(Data supplied begins)

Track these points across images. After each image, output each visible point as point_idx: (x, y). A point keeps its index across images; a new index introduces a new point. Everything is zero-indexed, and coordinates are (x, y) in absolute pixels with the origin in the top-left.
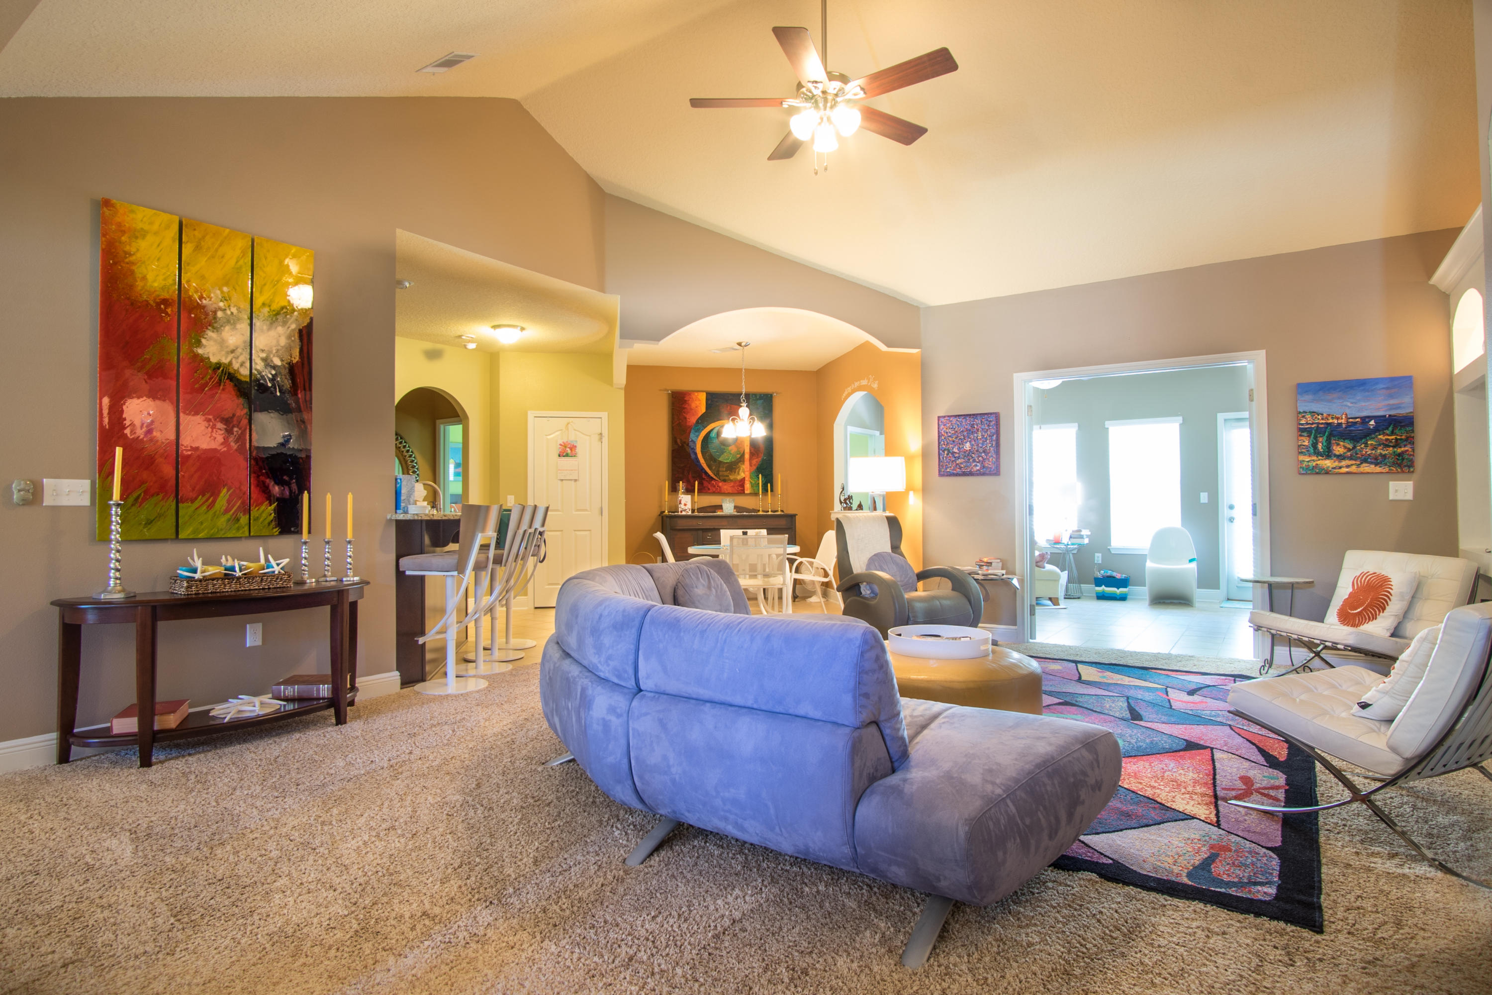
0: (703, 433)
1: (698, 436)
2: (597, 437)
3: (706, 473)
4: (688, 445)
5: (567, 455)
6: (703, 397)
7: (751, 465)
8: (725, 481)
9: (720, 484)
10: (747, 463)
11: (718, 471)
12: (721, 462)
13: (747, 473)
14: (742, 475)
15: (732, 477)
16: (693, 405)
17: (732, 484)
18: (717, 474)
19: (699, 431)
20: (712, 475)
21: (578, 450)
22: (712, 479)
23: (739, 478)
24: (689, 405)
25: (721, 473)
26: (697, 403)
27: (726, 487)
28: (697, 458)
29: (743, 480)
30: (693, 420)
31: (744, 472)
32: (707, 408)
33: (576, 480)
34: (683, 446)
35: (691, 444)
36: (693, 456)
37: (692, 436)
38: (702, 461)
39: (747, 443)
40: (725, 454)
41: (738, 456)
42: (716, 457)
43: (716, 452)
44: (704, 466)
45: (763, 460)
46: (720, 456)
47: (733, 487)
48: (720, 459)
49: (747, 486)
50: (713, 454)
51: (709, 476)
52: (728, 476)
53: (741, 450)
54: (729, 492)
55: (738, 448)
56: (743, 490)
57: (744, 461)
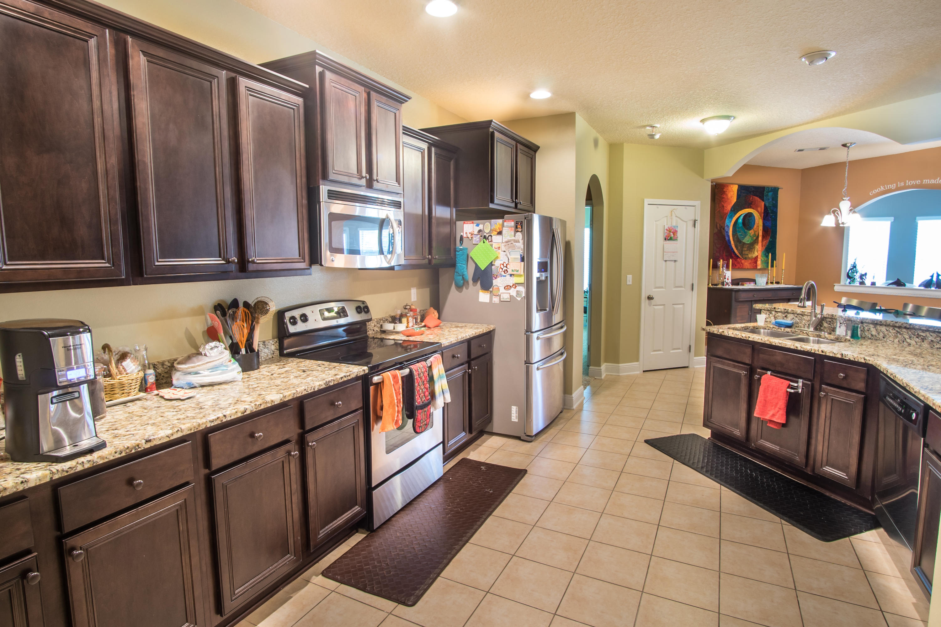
0: (734, 219)
1: (731, 222)
2: (692, 224)
3: (734, 252)
4: (724, 229)
5: (670, 239)
6: (735, 188)
7: (762, 246)
8: (746, 258)
9: (743, 261)
10: (760, 244)
11: (742, 251)
12: (744, 243)
13: (759, 252)
14: (756, 254)
15: (750, 256)
16: (729, 196)
17: (750, 261)
18: (741, 253)
19: (731, 217)
20: (738, 254)
21: (679, 234)
22: (738, 257)
23: (754, 256)
24: (727, 195)
25: (744, 253)
26: (732, 193)
27: (746, 264)
28: (729, 240)
29: (757, 257)
30: (729, 207)
31: (757, 252)
32: (737, 199)
33: (675, 261)
34: (720, 229)
35: (726, 228)
36: (727, 238)
37: (727, 221)
38: (732, 242)
39: (761, 228)
40: (747, 237)
41: (755, 238)
42: (741, 239)
43: (741, 235)
44: (733, 246)
45: (770, 241)
46: (744, 238)
47: (750, 263)
48: (744, 241)
49: (759, 262)
50: (739, 237)
51: (736, 254)
52: (748, 255)
53: (757, 233)
54: (749, 267)
55: (755, 232)
56: (756, 266)
57: (758, 243)
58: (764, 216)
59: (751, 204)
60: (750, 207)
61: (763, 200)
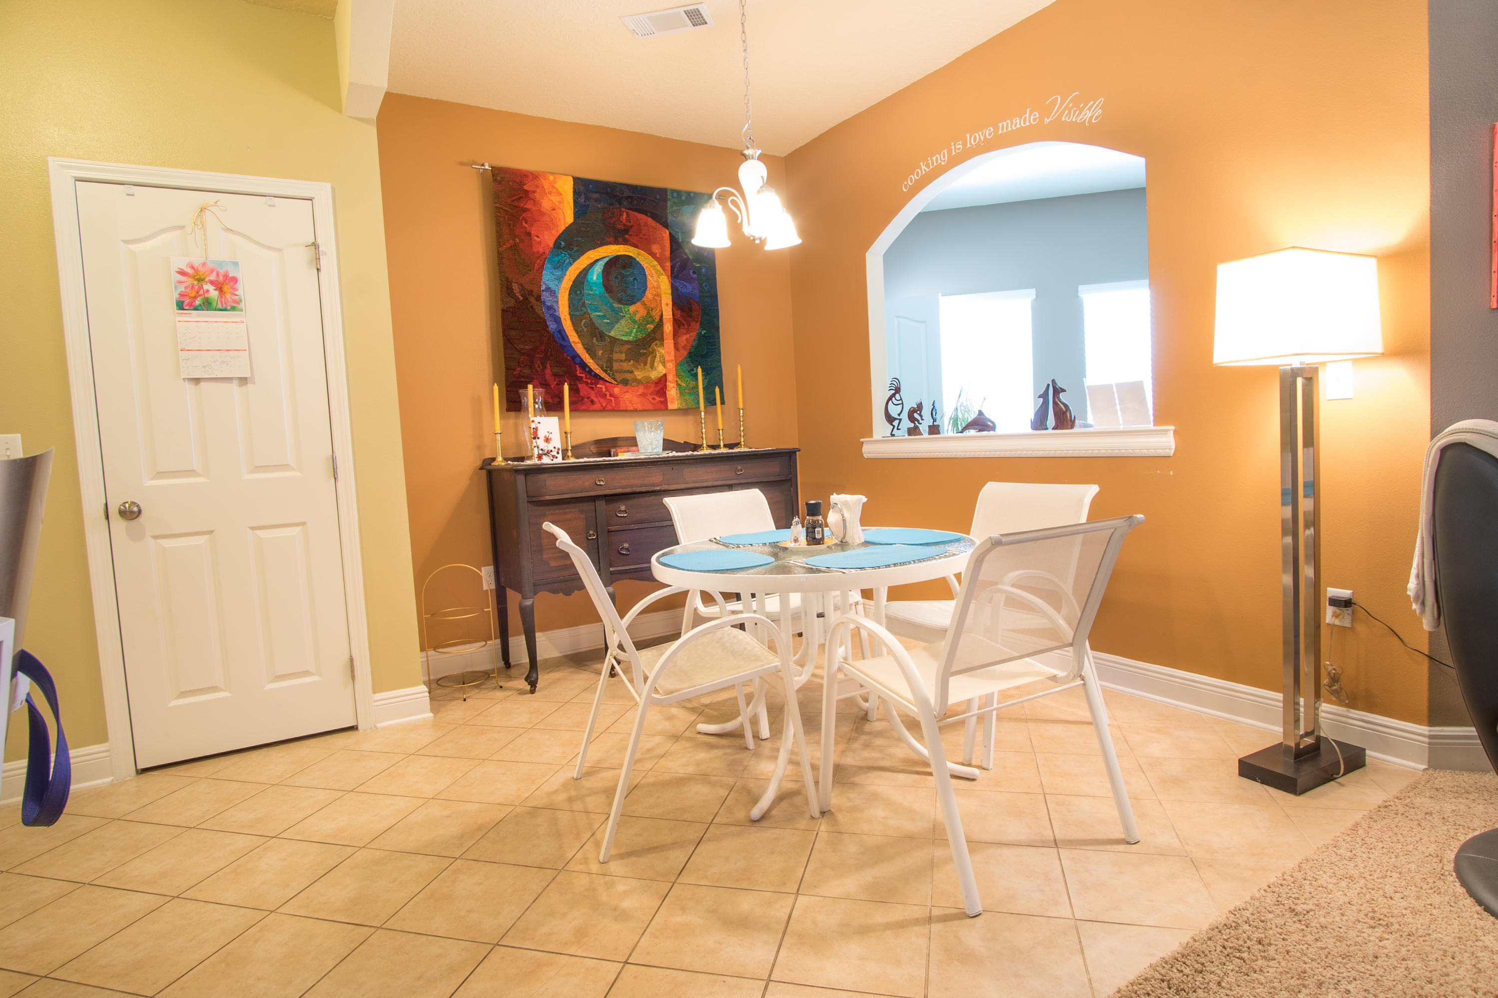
0: (572, 272)
1: (560, 279)
2: (306, 255)
3: (584, 365)
4: (538, 298)
5: (207, 305)
6: (567, 187)
7: (676, 349)
8: (625, 382)
9: (616, 390)
10: (669, 343)
11: (610, 361)
12: (614, 340)
13: (670, 365)
14: (660, 370)
15: (639, 374)
16: (546, 204)
17: (641, 390)
18: (608, 368)
19: (562, 267)
20: (598, 370)
21: (243, 290)
22: (597, 377)
23: (654, 375)
24: (535, 202)
25: (616, 366)
26: (555, 198)
27: (629, 397)
28: (561, 331)
29: (663, 380)
30: (548, 239)
31: (664, 363)
32: (577, 215)
33: (242, 381)
34: (526, 299)
35: (545, 296)
36: (552, 326)
37: (548, 277)
38: (573, 337)
39: (667, 300)
40: (623, 322)
41: (651, 327)
42: (603, 329)
43: (604, 317)
44: (579, 349)
45: (700, 337)
46: (611, 325)
47: (643, 395)
48: (612, 334)
49: (672, 392)
50: (597, 322)
51: (591, 371)
52: (632, 372)
53: (656, 315)
54: (640, 407)
55: (649, 310)
56: (665, 403)
57: (662, 339)
58: (672, 268)
59: (626, 231)
60: (625, 242)
61: (668, 229)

(Data supplied ends)

*About this exercise:* Please return each line of the records above that contains the string "keeps", treating uppercase and lowercase as different.

*Response:*
Track these points across images. After each image, output each visible point as point_idx: (x, y). A point keeps its index across images; a new index introduces a new point. Everything is zero-indexed, and coordinates are (x, y) in absolute pixels with the origin in the top-left.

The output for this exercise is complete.